◆ Required tasks
1. In the podcast transcript, reproduce the text word for word from "Starting point is 00:04:05" up to and including "do the Apple.".
2. According to the podcast transcript, how many times has Mark Zuckerberg re-imagined his AI department in the last year?

Start of Supplied passage

Starting point is 00:03:32 I want to see what gadgets are going. Typed in gadgets into Amazon. Fuck all appeared. It was like phones and laptops. I'm like, I don't need a new phone or laptop. I'm happy with those. I want something weird and stupid. And I genuinely was like, wait, why is it so hard to find these?
Starting point is 00:03:48 You go on a tech site these days. It's all about fucking AI. So I brought you all together to talk about the weird stuff you've been looking at. And Michael, one of my favorite things you do is you've been the flip phone, foldable advocate. And honestly, I'm deeply jealous you're on Android. I'm so addicted to my message. It's so much fun.
Starting point is 00:04:05 You have so, you've got a device in front of you. I do. And the Honor Magic V5, which you cannot buy it here. One of the world, you cannot buy it here, no. One of the world's thinnest foldables, the thinest foldable if you decide to lie about it in your spec sheet. Yeah. It's gorgeous. Yeah.
Starting point is 00:04:19 And this thing is, and obviously we'll have links in there, but this thing is you can see the crease, but you can't really when you're looking at it. No. I find these things magnificent. I realize that they're imperfect, but I think they're just lovely. And there's rumors that Mark German was tweeting earlier about Apple's foldable. Yes. Please do it. Please do the Apple.
Starting point is 00:04:36 That's all I want. Cosine. Yeah. Big agree. I mean, I want this, but not Android. and sold in the United States. And no huge camera bump. Oh, see, I like the camera bump.
Starting point is 00:04:46 I think it gives it all kinds of character. Slap a big... What is those with the quad orio? Quad stuff or whatever? Slap a big one of those on the back of my phone. I feel like I prefer... So this thing has a giant circular, like, blob coming out of it. Like a giant...
Starting point is 00:05:00 Moon crater. Love that. The size of a thing you would stick, like a phone onto a magnetic phone thing, like a fairly large circle. I prefer that to the weird boils coming off my iPhone. The camera bump, the pills.
Starting point is 00:05:13 And you get a case on, so you've now got a raised bit with three. And I don't know. I don't like that. I don't think it looks good. I like that it captures all of the lint. Yes. Anytime I put it in my pocket,
Starting point is 00:05:25 I'm like, oh, yeah. There's a bunch of crap on, and also just a new thing for me to scratch. Yeah, it's the best. I love it. I think that that what we're running up against, though, is we're approaching the limits of the current interfaces we have.
Starting point is 00:05:38 I think that we are the current tablet phone interfaces and the current laptop phone interfaces are just kind of maxed out and I'm wondering if the next thing is just foldables and extendables and all this shit. Not according to Mark Zuckerberg. Mark Zuckerberg has re-imagined his AI department four times in the last year. It's so cool.
Starting point is 00:06:01 I love that this, he's going to apparently release a wrist thingy. Yeah, yeah, no, he's doing the wrist stuff for better tracking. What is, so do you have any idea, Alex, what he's doing? Yeah, so his whole conceit until AI came around was that the metaverse was going to be the next big thing. He's since changed his tune, except for presumably at, what is it, Connect back in next month. And one of the things he's doing is making it easier to track, you track your hands and stuff. When you put on these headsets, whether it's the Apple Vision Pro or the Oculus. Which is cool.

End of Supplied passage
Start of Information given

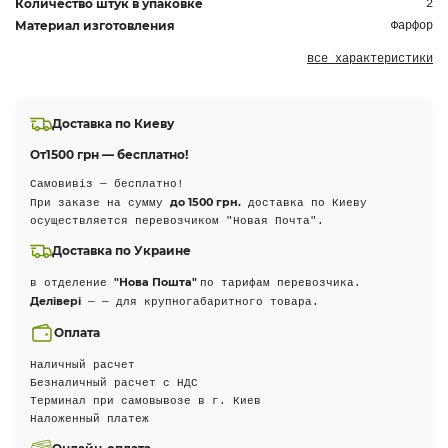
Количество штук в упаковке
2
Материал изготовления
Фарфор
все характеристики
Доставка по Киеву
От
1500 грн — бесплатно!
Самовивіз — бесплатно!
до 1500 грн.
При заказе на сумму
доставка по Киеву
осуществляется перевозчиком "Новая Почта".
Доставка по Украине
"Нова Пошта"
в отделение
по тарифам перевозчика.
Делівері
— — для крупногабаритного товара.
Оплата
Наличный расчет
Безналичный расчет с НДС
Терминал при самовывозе в г. Киев
Наложенный платеж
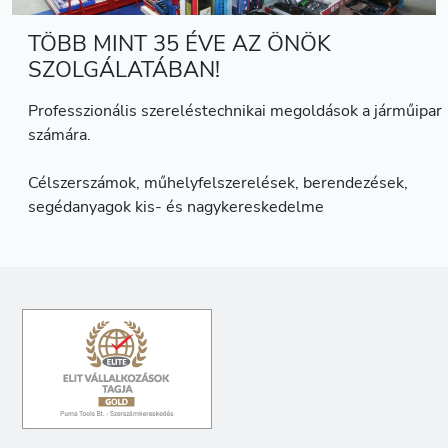
TÖBB MINT 35 ÉVE AZ ÖNÖK
SZOLGÁLATÁBAN!
Professzionális szereléstechnikai megoldások a járműipar
számára.
Célszerszámok, műhelyfelszerelések, berendezések,
segédanyagok kis- és nagykereskedelme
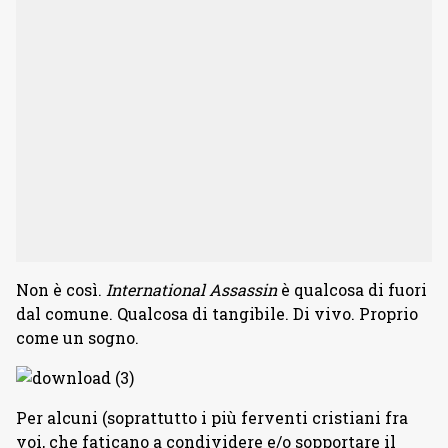
Non è così.
International Assassin
è qualcosa di fuori
dal comune. Qualcosa di tangibile. Di vivo. Proprio
come un sogno.
Per alcuni (soprattutto i più ferventi cristiani fra
voi, che faticano a condividere e/o sopportare il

End of Information given

◆ Responses by task
1.
Starting point is 00:04:05 You have so, you've got a device in front of you. I do. And the Honor Magic V5, which you cannot buy it here. One of the world, you cannot buy it here, no. One of the world's thinnest foldables, the thinest foldable if you decide to lie about it in your spec sheet. Yeah. It's gorgeous. Yeah.
Starting point is 00:04:19 And this thing is, and obviously we'll have links in there, but this thing is you can see the crease, but you can't really when you're looking at it. No. I find these things magnificent. I realize that they're imperfect, but I think they're just lovely. And there's rumors that Mark German was tweeting earlier about Apple's foldable. Yes. Please do it. Please do the Apple.

2. Four times.